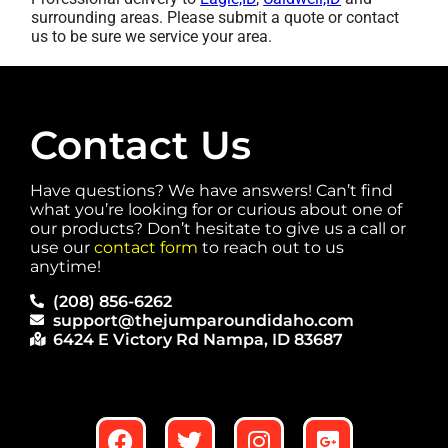
surrounding areas. Please submit a quote or contact
us to be sure we service your area.
Contact Us
Have questions? We have answers! Can’t find
what you’re looking for or curious about one of
our products? Don’t hesitate to give us a call or
use our
contact form
to reach out to us
anytime!
(208) 856-6262
support@thejumparoundidaho.com
6424 E Victory Rd Nampa, ID 83687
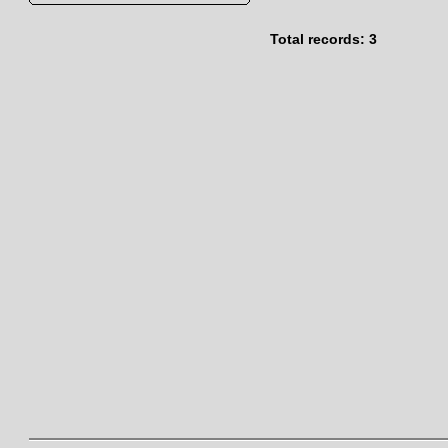
Total records: 3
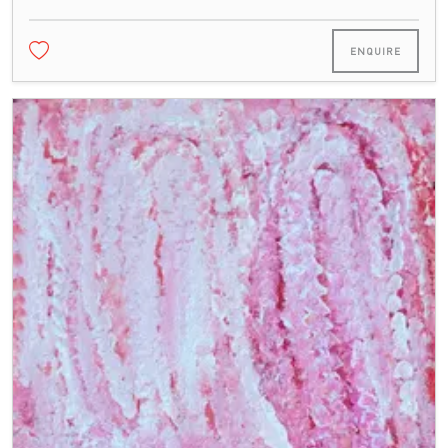
ENQUIRE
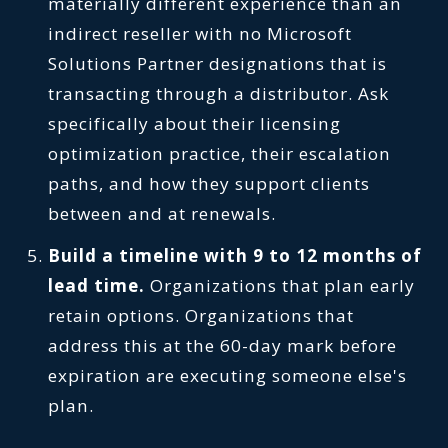
materially different experience than an
indirect reseller with no Microsoft
Solutions Partner designations that is
transacting through a distributor. Ask
specifically about their licensing
optimization practice, their escalation
paths, and how they support clients
between and at renewals.
Build a timeline with 9 to 12 months of
lead time.
Organizations that plan early
retain options. Organizations that
address this at the 60-day mark before
expiration are executing someone else's
plan.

· · · · ·

▸ **Required action**
Every line between the one containing "to reach out to us" and the end of the listing, both included, needs to be retyped exactly, minus the pictures.

▸ **Response**
to reach out to us
anytime!
(208) 856-6262
support@thejumparoundidaho.com
6424 E Victory Rd Nampa, ID 83687
Total records: 3
ENQUIRE
materially different experience than an
indirect reseller with no Microsoft
Solutions Partner designations that is
transacting through a distributor. Ask
specifically about their licensing
optimization practice, their escalation
paths, and how they support clients
between and at renewals.
Build a timeline with 9 to 12 months of
lead time.
Organizations that plan early
retain options. Organizations that
address this at the 60-day mark before
expiration are executing someone else's
plan.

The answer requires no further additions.